Mani 240 - 277 A.D. Also known as Manes (Greek) or Manichaeus (Latin), or, if you're a believer, "the ambassador of light"
Mani was a Persian prophet, and the founder of Manichism. When a rich widow to whom Mani had been a servant died and left him her fortune, he embarked on an evangelical mission, founding a religion which tried to unite Zoroastrianism with Christianity. He was twice "visited by an angel: the Messenger of the light of Paradise," who told him to proclaim and spread the revelations he would be given. These revelations taught that human souls are prisoners of darkness, and that in order to reclaim their heavenly destiny the soul must deny and abandon the bodily prison. He believed in the monotheistic God, and considered Zoroaster, Buddha and "Jesus the illuminated one" to all be prophets of the one true God. He further believed that the world is split into a duality of good and evil, with evil having its own power (i.e. Evil is not just the absence of good, nor is Satan just a tool of God. Evil is an opposing force. This is an important distinction to many theologians, because it denies the existence of an all-powerful God. If God is opposed in any way, he must be somehow fallible.)
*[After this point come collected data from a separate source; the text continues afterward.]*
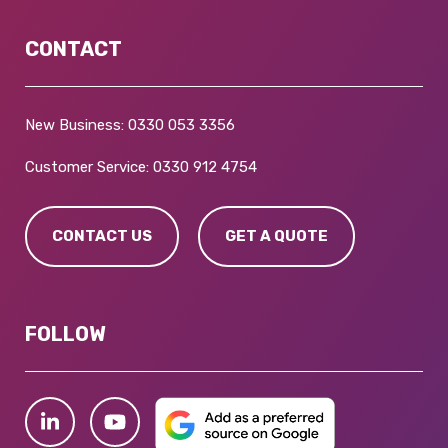
CONTACT
New Business:
0330 053 3356
Customer Service:
0330 912 4754
CONTACT US
GET A QUOTE
FOLLOW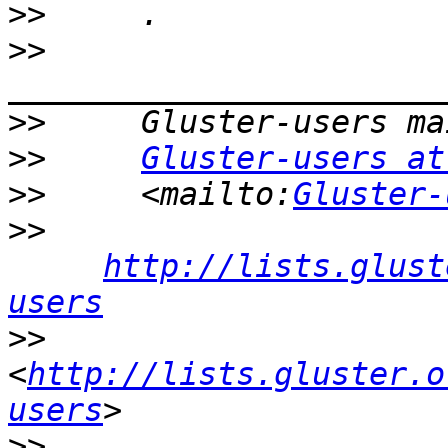
>>
>>
>>
>>
Gluster-users at
>>
     <mailto:
Gluster-
>>
http://lists.glust
users
>>
<
http://lists.gluster.o
users
>>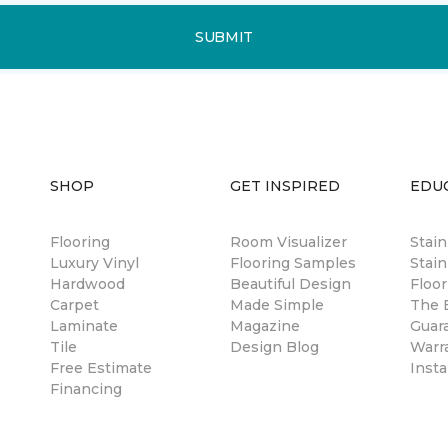
SUBMIT
SHOP
GET INSPIRED
EDU
Flooring
Room Visualizer
Stai
Luxury Vinyl
Flooring Samples
Stain
Hardwood
Beautiful Design
Floor
Carpet
Made Simple
The B
Laminate
Magazine
Guar
Tile
Design Blog
Warr
Free Estimate
Insta
Financing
In 277, after returning to Persia from a pilgrimage to India, Mani was imprisoned and put to death by the Zoroastrian Magi of Bahram 1st. His followers were scattered, and his teachings spread to Egypt, Arabia, Africa and much of the Roman Empire, eventually working their way into the theologies of several cults, notably the Gnostics and the Cathars.
Mani's name appears in Catholic Encyclopedia as a heresiarch who tried to convert the Church Father Archelaus. And St. Augustine was a Manichaean before he became a Christian.